Kairos : le moment juste. Une fenêtre. Celle où quelque chose est possible et qui ne le sera plus ensuite. Celle qu’on laisse passer quand Saturne parle plus fort.
Kyroce tire son nom de là. Et de ce que j’ai appris à mes dépens.
En 2021, la fenêtre était là pour me lancer comme astrologue. Je ne l’ai pas saisie. Pas parce que ce n’était pas le bon moment, mais parce que j’avais peur. En 2024, même chose. En 2026, j’ai sauté le pas. Pas parce que la peur avait disparu mais parce que le coût de rester immobile était devenu plus grand que celui d’avancer.
C’est exactement ce que je t’aide à faire. Pas à attendre d’être prête mais à reconnaître le moment et à choisir de ne pas le laisser passer encore une fois.
Ce n'était pas prévu
J’ai fait mes études par défaut : deux DUT, une licence en sciences économiques et du management, une année de césure aux États-Unis comme au pair.
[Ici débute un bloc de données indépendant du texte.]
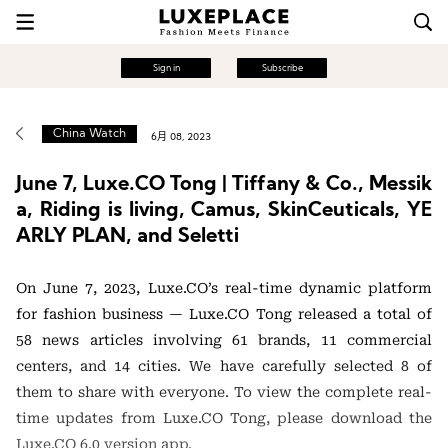
Sign in
Subscribe
China Watch
6月 08, 2023
June 7, Luxe.CO Tong | Tiffany & Co., Messik
a, Riding is living, Camus, SkinCeuticals, YE
ARLY PLAN, and Seletti
On June 7, 2023, Luxe.CO’s real-time dynamic platform
for fashion business — Luxe.CO Tong released a total of
58 news articles involving 61 brands, 11 commercial
centers, and 14 cities. We have carefully selected 8 of
them to share with everyone. To view the complete real-
time updates from Luxe.CO Tong, please download the
Luxe.CO 6.0 version app.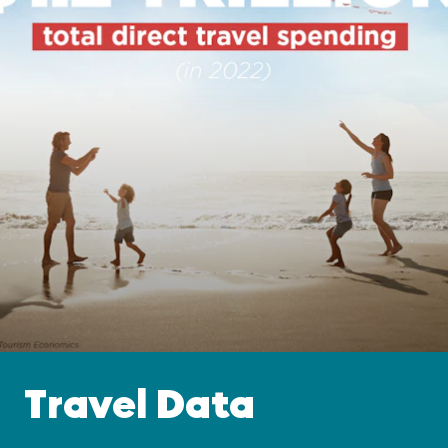
Travel Data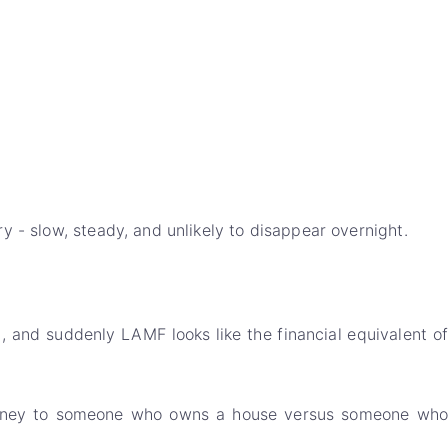
y - slow, steady, and unlikely to disappear overnight.
 and suddenly LAMF looks like the financial equivalent of
ng money to someone who owns a house versus someone who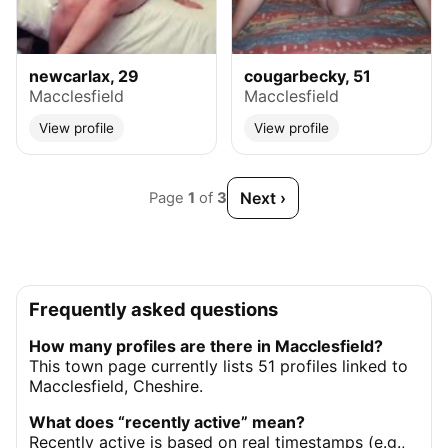
newcarlax, 29
cougarbecky, 51
Macclesfield
Macclesfield
View profile
View profile
Next ›
Page
1
of
3
Frequently asked questions
How many profiles are there in Macclesfield?
This town page currently lists 51 profiles linked to
Macclesfield, Cheshire.
What does “recently active” mean?
Recently active is based on real timestamps (e.g.,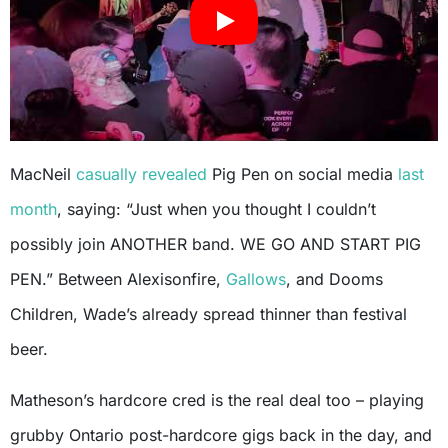
MacNeil
casually revealed
Pig Pen on social media
last
month
, saying: “Just when you thought I couldn’t
possibly join ANOTHER band. WE GO AND START PIG
PEN.” Between Alexisonfire,
Gallows
, and Dooms
Children, Wade’s already spread thinner than festival
beer.
Matheson’s hardcore cred is the real deal too – playing
grubby Ontario post-hardcore gigs back in the day, and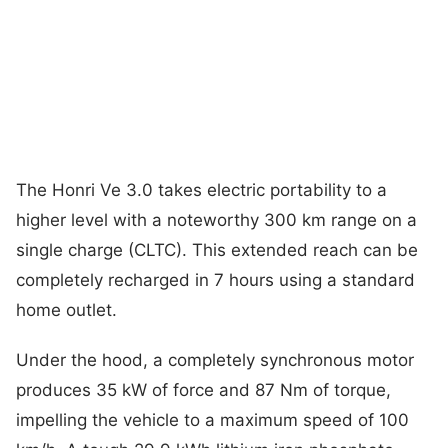
The Honri Ve 3.0 takes electric portability to a
higher level with a noteworthy 300 km range on a
single charge (CLTC). This extended reach can be
completely recharged in 7 hours using a standard
home outlet.
Under the hood, a completely synchronous motor
produces 35 kW of force and 87 Nm of torque,
impelling the vehicle to a maximum speed of 100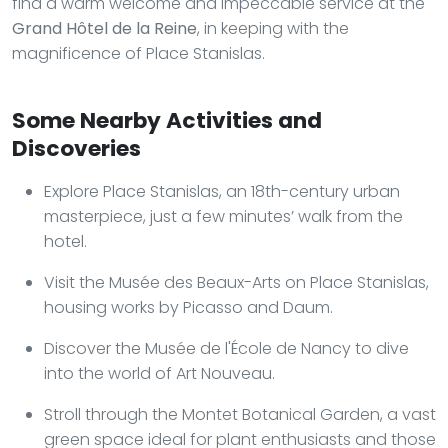
find a warm welcome and impeccable service at the
Grand Hôtel de la Reine
, in keeping with the
magnificence of Place Stanislas.
Some Nearby Activities and
Discoveries
Explore Place Stanislas, an 18th-century urban
masterpiece, just a few minutes’ walk from the
hotel.
Visit the Musée des Beaux-Arts on Place Stanislas,
housing works by Picasso and Daum.
Discover the Musée de l'École de Nancy to dive
into the world of Art Nouveau.
Stroll through the Montet Botanical Garden, a vast
green space ideal for plant enthusiasts and those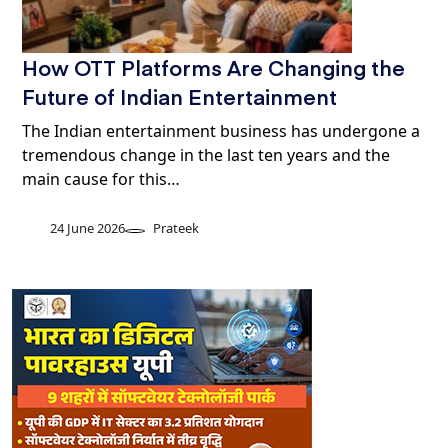
How OTT Platforms Are Changing the
Future of Indian Entertainment
The Indian entertainment business has undergone a
tremendous change in the last ten years and the
main cause for this…
24 June 2026
Prateek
J’accumulais les expériences sans vraiment savoir ce que je construisais.
C’est au cours de ces années qu’une amie m’a ouvert la porte. Sa mère faisait des consultations de voyance et tenait une boutique ésotérique qui existe toujours à Bordeaux – La Maison des Deux Fées. Je n’étais pas le genre de personne à fréquenter ce monde-là. Pas de background spirituel, pas de famille croyante.
Un jour, la boutique a accueillit une astrologue et j’ai pris une consultation pour découvrir. Ce qui m’a accrochée : c’était concret. Basé sur quelque chose de tangible : des positions planétaires, des calculs, une carte du ciel. Pas de l’intuition pure comme avec les cartes ou le tarot. Quelque chose que mon esprit pouvait saisir.
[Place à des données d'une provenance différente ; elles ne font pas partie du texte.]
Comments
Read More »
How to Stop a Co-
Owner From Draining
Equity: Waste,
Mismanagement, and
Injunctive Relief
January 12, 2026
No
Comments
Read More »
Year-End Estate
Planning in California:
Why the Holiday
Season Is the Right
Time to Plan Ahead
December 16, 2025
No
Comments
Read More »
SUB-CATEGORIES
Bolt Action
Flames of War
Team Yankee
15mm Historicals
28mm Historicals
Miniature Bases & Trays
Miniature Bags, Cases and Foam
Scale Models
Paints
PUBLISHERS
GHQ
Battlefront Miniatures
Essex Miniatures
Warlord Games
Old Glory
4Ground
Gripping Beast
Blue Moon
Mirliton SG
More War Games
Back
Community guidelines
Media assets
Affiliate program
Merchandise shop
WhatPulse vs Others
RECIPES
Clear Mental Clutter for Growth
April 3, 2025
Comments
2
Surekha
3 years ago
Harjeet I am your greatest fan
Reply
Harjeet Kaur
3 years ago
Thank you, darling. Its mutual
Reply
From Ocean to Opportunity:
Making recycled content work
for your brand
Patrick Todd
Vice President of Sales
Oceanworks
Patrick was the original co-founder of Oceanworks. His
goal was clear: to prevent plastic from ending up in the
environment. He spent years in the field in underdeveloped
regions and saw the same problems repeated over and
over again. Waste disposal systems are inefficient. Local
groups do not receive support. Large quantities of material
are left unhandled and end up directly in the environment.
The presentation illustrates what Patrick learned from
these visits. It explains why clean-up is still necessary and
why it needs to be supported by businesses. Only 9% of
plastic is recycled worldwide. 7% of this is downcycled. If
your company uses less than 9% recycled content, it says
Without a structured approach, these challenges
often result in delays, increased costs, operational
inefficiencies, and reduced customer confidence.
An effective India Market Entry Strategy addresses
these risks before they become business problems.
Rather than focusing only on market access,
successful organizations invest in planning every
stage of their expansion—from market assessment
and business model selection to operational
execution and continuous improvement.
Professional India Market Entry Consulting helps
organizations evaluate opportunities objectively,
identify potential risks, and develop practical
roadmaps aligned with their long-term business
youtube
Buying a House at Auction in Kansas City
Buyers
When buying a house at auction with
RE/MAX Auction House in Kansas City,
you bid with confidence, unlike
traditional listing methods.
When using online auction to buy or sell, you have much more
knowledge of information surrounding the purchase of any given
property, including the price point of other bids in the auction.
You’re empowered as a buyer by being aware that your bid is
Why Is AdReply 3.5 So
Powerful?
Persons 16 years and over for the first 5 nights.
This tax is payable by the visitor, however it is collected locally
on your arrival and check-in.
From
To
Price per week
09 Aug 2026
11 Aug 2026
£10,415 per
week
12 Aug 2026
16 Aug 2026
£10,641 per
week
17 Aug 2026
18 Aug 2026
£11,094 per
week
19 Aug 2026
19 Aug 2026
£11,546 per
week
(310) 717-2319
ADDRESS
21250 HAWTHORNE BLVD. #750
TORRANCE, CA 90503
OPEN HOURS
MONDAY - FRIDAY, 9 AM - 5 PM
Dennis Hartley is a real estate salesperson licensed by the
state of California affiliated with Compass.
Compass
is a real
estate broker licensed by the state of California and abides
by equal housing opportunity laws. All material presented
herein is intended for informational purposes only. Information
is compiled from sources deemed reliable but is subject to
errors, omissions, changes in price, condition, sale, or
Par la suite, j’ai commencé à creuser cet univers seule avec les horoscopes et vidéos de Lada Duncheva. Puis en septembre 2015, l’année de mon expatriation à Londres, je suis allée assister à une conférence de l’astrologue Barbara Goldsmith. C’est là que tout s’est cristallisé : j’ai compris que ce devait être mon métier. L’année suivante, je me suis inscrite et formée à l’École d’Astrologie de Londres dirigée par Frank Clifford. Depuis, les formations et l’intérêt pour cette pratique n’ont pas cessé.
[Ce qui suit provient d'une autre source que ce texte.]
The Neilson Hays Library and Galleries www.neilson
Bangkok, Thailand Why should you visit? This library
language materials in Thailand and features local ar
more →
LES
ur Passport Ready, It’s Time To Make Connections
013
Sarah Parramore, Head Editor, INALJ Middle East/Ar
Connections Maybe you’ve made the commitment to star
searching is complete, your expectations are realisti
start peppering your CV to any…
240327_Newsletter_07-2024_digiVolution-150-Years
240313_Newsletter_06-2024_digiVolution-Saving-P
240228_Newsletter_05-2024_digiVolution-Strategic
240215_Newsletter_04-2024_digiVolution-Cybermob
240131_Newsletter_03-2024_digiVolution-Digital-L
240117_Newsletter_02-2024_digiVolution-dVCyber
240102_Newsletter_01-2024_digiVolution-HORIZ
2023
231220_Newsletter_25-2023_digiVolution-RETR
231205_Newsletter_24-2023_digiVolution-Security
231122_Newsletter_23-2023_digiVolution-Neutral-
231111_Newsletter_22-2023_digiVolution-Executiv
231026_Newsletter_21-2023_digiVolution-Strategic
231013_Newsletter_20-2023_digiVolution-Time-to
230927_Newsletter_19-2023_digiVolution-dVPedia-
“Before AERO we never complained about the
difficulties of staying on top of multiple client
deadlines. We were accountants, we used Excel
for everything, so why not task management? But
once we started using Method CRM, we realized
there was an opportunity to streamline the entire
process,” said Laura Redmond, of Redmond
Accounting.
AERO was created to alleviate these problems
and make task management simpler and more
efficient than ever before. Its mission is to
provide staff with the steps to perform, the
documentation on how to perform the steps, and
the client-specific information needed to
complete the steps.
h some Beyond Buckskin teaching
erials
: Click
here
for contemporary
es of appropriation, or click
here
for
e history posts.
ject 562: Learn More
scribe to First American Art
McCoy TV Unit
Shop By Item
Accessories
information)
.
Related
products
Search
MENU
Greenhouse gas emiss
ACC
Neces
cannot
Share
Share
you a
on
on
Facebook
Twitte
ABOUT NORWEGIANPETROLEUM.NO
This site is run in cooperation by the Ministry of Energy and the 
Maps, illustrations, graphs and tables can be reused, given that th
Pourquoi maintenant et non il y a plus de dix ans ?
Parce que conseiller quelqu’un sur sa vie, ça ne s’improvise pas.
Il m’a fallu vivre d’abord. Quitter ma ville, mon pays. Voyager. Comprendre la valeur de l’argent en en manquant vraiment. M’insérer dans un monde du travail que personne ne m’avait expliqué. Monter une entreprise. Échouer. Recommencer. Traverser des deuils : les vrais et ceux qu’on ne nomme pas. Faire face à des situations injustes, incontrôlables. Apprendre de relations qui construisent et de celles qui abîment.
En parallèle, un travail profond sur moi-même avec différents spécialistes pour me comprendre, me libérer de ce qui ne m’appartenait plus et construire mes propres convictions.
L’astrologie est arrivée comme une boussole au milieu de tout ça. Pas pour prédire, mais pour donner du sens.
C’est ce parcours qui est imparfait, personnel et réel qui me permet aujourd’hui d’accompagner avec honnêteté. Pas depuis un manuel mais depuis mon expérience.